To overcome such limitations, one tries to relate the energy densities at the continuum level with the physically motivated free energy of polymer chains. The difficulty is to pass from one chain to a network of cross-linked chains, and to relate the evolution of this network to the macroscopic deformation. The use of a microscopic network problem minimizing the local free energy while imposing the macroscopic deformation through a far field microscopic boundary condition is a mathematically rigorous and attractive approach. It leads in theory to well behaved mathematical models but it is practically out of reach because of its complexity.
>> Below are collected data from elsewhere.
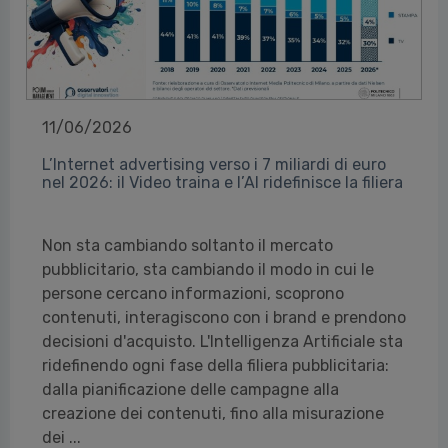
11/06/2026
L’Internet advertising verso i 7 miliardi di euro
nel 2026: il Video traina e l’AI ridefinisce la filiera
Non sta cambiando soltanto il mercato
pubblicitario, sta cambiando il modo in cui le
persone cercano informazioni, scoprono
contenuti, interagiscono con i brand e prendono
decisioni d'acquisto. L'Intelligenza Artificiale sta
ridefinendo ogni fase della filiera pubblicitaria:
dalla pianificazione delle campagne alla
creazione dei contenuti, fino alla misurazione
dei ...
A simpler strategy which is yet to be mathematically justified is to reduce the microstructure to a distribution of one dimensional stress strain relations over the orientation space. Such microsphere approaches have been used successfully in the past to describe complex phenomena such as Mullins effect or strain induced crystallization. But in most cases, the different local orientations were related to the 3D deformation through a simplified affine network deformation assumption. The talk will explain why and how to go beyond the affine assumption through a local variational approach which minimizes the local free energy of the microstructure in the configuration space under a macroscopic deformation constraint to be expressed as a maximal path constraint.
About the Speaker
Patrick Le Tallec is a Professor with the Department of Mechanics at Ecole Polytechnique. His field of research is concerned with computational mechanics. A part of his career was devoted to Augmented Lagrangian and operator splitting methods in nonlinear mechanics, to the numerical analysis and simulation of nonlinear elastic problems, to domain decomposition techniques and to fluid structure interaction problems. His current interests concern the dynamics and control of nonlinear structures, the multiscale simulation of contact problems, and the development of multiscale and multimaterial modelling for nonlinear structures.
Host: Professor Yuhang Hu